Figure 6.

Micron-scale imaging of transmembrane voltage changes in the Langendorff-perfused mouse heart. (A) Frame-mode confocal image taken from the anterior left ventricular epicardial layer of a Langendorff-perfused mouse heart loaded with the fast-response voltage-sensitive dye Annine-6plus (left panel). The dye was excited at 488 nm and fluorescence emission was measured at >560 nm. Cytochalasin D (50 μmol/L) and ryanodine (1 μmol/L) were present in the coronary perfusate to suppress motion. Middle panel, magnified view of the boxed area in (A), revealing dye accumulation in the t-tubular membranes (thin lines).

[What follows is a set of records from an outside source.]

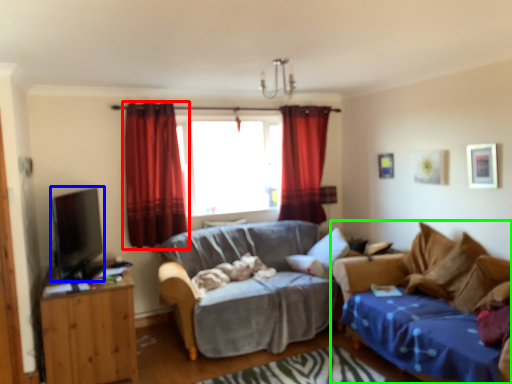
Question: Considering the real-world distances, which object is farthest from curtain (highlighted by a red box)? open (highlighted by a blue box) or studio couch (highlighted by a green box)?

Choices:
 (A) open
 (B) studio couch

Answer: (B)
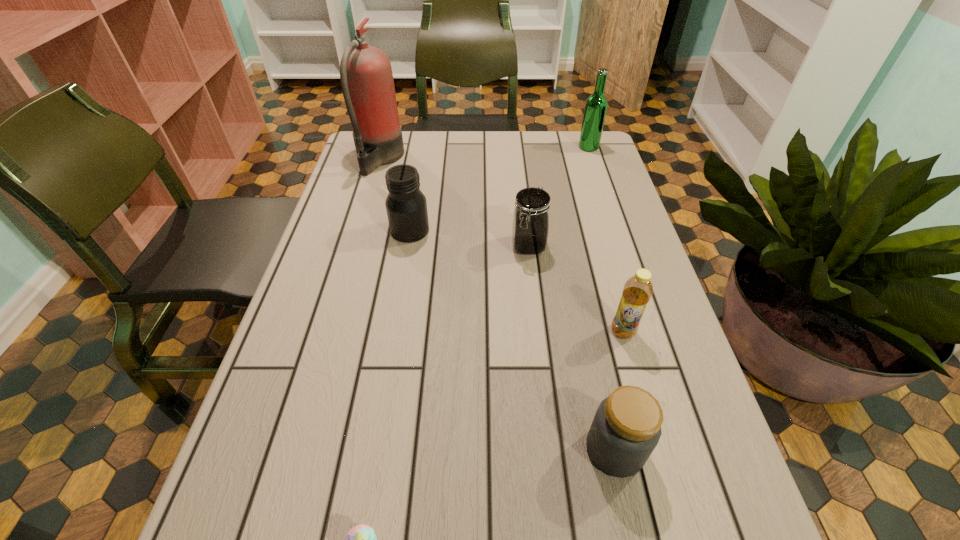
This screenshot has width=960, height=540. I want to click on free space located on the front of the leftmost jar, so click(393, 331).

The height and width of the screenshot is (540, 960). I want to click on free space located 0.350m on the front of the bottle, so click(x=681, y=537).

In order to click on vacant space located on the lid of the fourth object from left to right in this screenshot , I will do `click(546, 407)`.

Locate an element on the screen. free point located on the surface of the nearest jar near the warning symbol is located at coordinates (472, 449).

The image size is (960, 540). Find the location of `vacant space located 0.230m on the surface of the nearest jar near the warning symbol`. vacant space located 0.230m on the surface of the nearest jar near the warning symbol is located at coordinates (448, 449).

The image size is (960, 540). I want to click on free space located on the surface of the nearest jar near the warning symbol, so click(x=491, y=449).

Where is `fire extinguisher that is positioned at the far edge`? Image resolution: width=960 pixels, height=540 pixels. fire extinguisher that is positioned at the far edge is located at coordinates (366, 76).

Image resolution: width=960 pixels, height=540 pixels. I want to click on beer bottle at the far edge, so click(596, 105).

Locate an element on the screen. The image size is (960, 540). object situated at the left edge is located at coordinates (366, 76).

Locate an element on the screen. beer bottle that is at the right edge is located at coordinates [x=596, y=105].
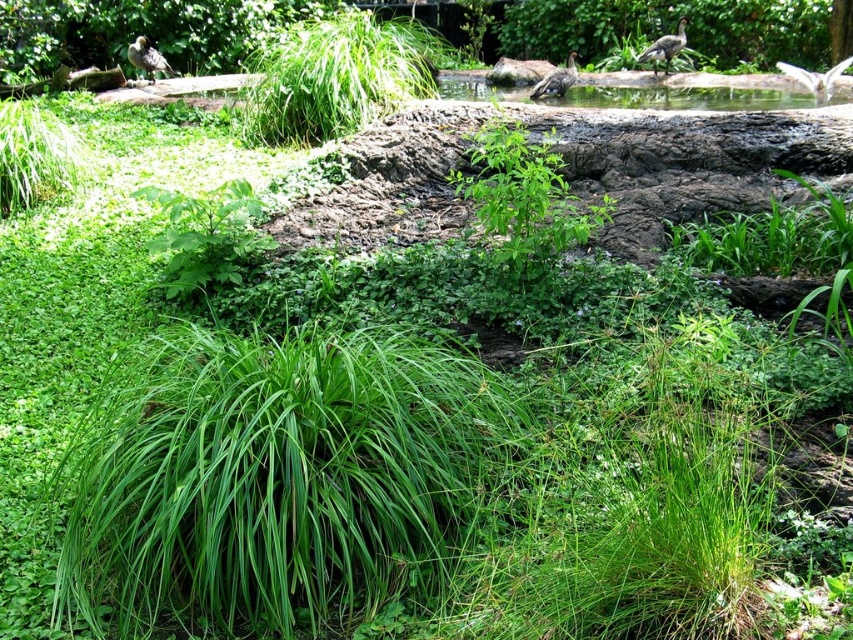
Does gray feathered bird at upper right have a larger size compared to brown feathered bird at upper left?

Yes.

Who is taller, gray feathered bird at upper right or brown feathered bird at upper left?

gray feathered bird at upper right is taller.

What are the coordinates of `gray feathered bird at upper right` in the screenshot? It's located at (665, 45).

Which is behind, point (498, 74) or point (677, 44)?

Positioned behind is point (498, 74).

Which is above, brown fuzzy rock at center or gray feathered bird at upper right?

Positioned higher is gray feathered bird at upper right.

Is point (494, 80) farther from viewer compared to point (674, 42)?

That is True.

At what (x,y) coordinates should I click in order to perform the action: click on brown fuzzy rock at center. Please return your answer as a coordinate pair (x, y). The width and height of the screenshot is (853, 640). Looking at the image, I should click on (517, 72).

Is point (780, 68) behind point (569, 52)?

That is False.

Is point (811, 83) positioned behind point (550, 93)?

That is False.

The image size is (853, 640). Find the location of `white feathered bird at upper right`. white feathered bird at upper right is located at coordinates tap(815, 77).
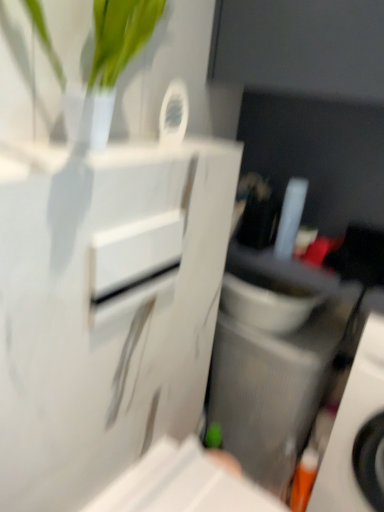
Question: Can you confirm if gray textured speaker at lower right is positioned to the right of orange plastic toothbrush at lower right?

Choices:
 (A) yes
 (B) no

Answer: (B)

Question: Considering the relative sizes of gray textured speaker at lower right and orange plastic toothbrush at lower right in the image provided, is gray textured speaker at lower right thinner than orange plastic toothbrush at lower right?

Choices:
 (A) yes
 (B) no

Answer: (A)

Question: Does gray textured speaker at lower right have a greater width compared to orange plastic toothbrush at lower right?

Choices:
 (A) yes
 (B) no

Answer: (B)

Question: Does gray textured speaker at lower right contain orange plastic toothbrush at lower right?

Choices:
 (A) no
 (B) yes

Answer: (A)

Question: Is gray textured speaker at lower right at the left side of orange plastic toothbrush at lower right?

Choices:
 (A) no
 (B) yes

Answer: (B)

Question: Is gray textured speaker at lower right wider or thinner than white glossy drawer at center?

Choices:
 (A) wide
 (B) thin

Answer: (A)

Question: In terms of height, does gray textured speaker at lower right look taller or shorter compared to white glossy drawer at center?

Choices:
 (A) short
 (B) tall

Answer: (B)

Question: Is gray textured speaker at lower right bigger or smaller than white glossy drawer at center?

Choices:
 (A) big
 (B) small

Answer: (A)

Question: Is point (286, 360) closer or farther from the camera than point (112, 233)?

Choices:
 (A) closer
 (B) farther

Answer: (B)

Question: In terms of height, does white glossy drawer at center look taller or shorter compared to orange plastic toothbrush at lower right?

Choices:
 (A) tall
 (B) short

Answer: (B)

Question: Considering the positions of white glossy drawer at center and orange plastic toothbrush at lower right in the image, is white glossy drawer at center wider or thinner than orange plastic toothbrush at lower right?

Choices:
 (A) thin
 (B) wide

Answer: (A)

Question: Is white glossy drawer at center bigger or smaller than orange plastic toothbrush at lower right?

Choices:
 (A) small
 (B) big

Answer: (A)

Question: From a real-world perspective, is white glossy drawer at center physically located above or below orange plastic toothbrush at lower right?

Choices:
 (A) below
 (B) above

Answer: (B)

Question: Is orange plastic toothbrush at lower right wider or thinner than white glossy drawer at center?

Choices:
 (A) thin
 (B) wide

Answer: (B)

Question: In terms of height, does orange plastic toothbrush at lower right look taller or shorter compared to white glossy drawer at center?

Choices:
 (A) short
 (B) tall

Answer: (B)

Right panel, no staining of the nuclear envelope was detectable more than 3 h after dye loading. (B) Line-scan mode image acquisition of action potential-evoked changes in Annine-6plus fluorescence intensity. The green line in (A) (left and middle panel) was repetitively scanned at a rate of 1 kHz and successive lines were stacked horizontally. Periodic, sharp decreases in Annine-6plus fluorescence intensity occur in phase with the QRS complex in the simultanesously recorded volume-conducted ECG, indicating that they correspond to transmembrane voltage changes in response to propagating action potentials. (C) Expanded view of changes in normalized Annine-6plus fluorescence intensity during a single evoked action potential. (D) Plots of spatially averaged changes in normalized Annine-6plus fluorescence intensity derived from the line-scan in (B). Red line corresponds to the filtered signal (ref). (E) Superimposition of the ensemble average of all consecutive action potentials in the line-scan in (B) and the filtered signal of a single optical action potential. (F) Bar graphs comparing optically and electrically measured action potential durations. There were no significant differences for any of the three time points assessed. With permission from the Biophysical Society.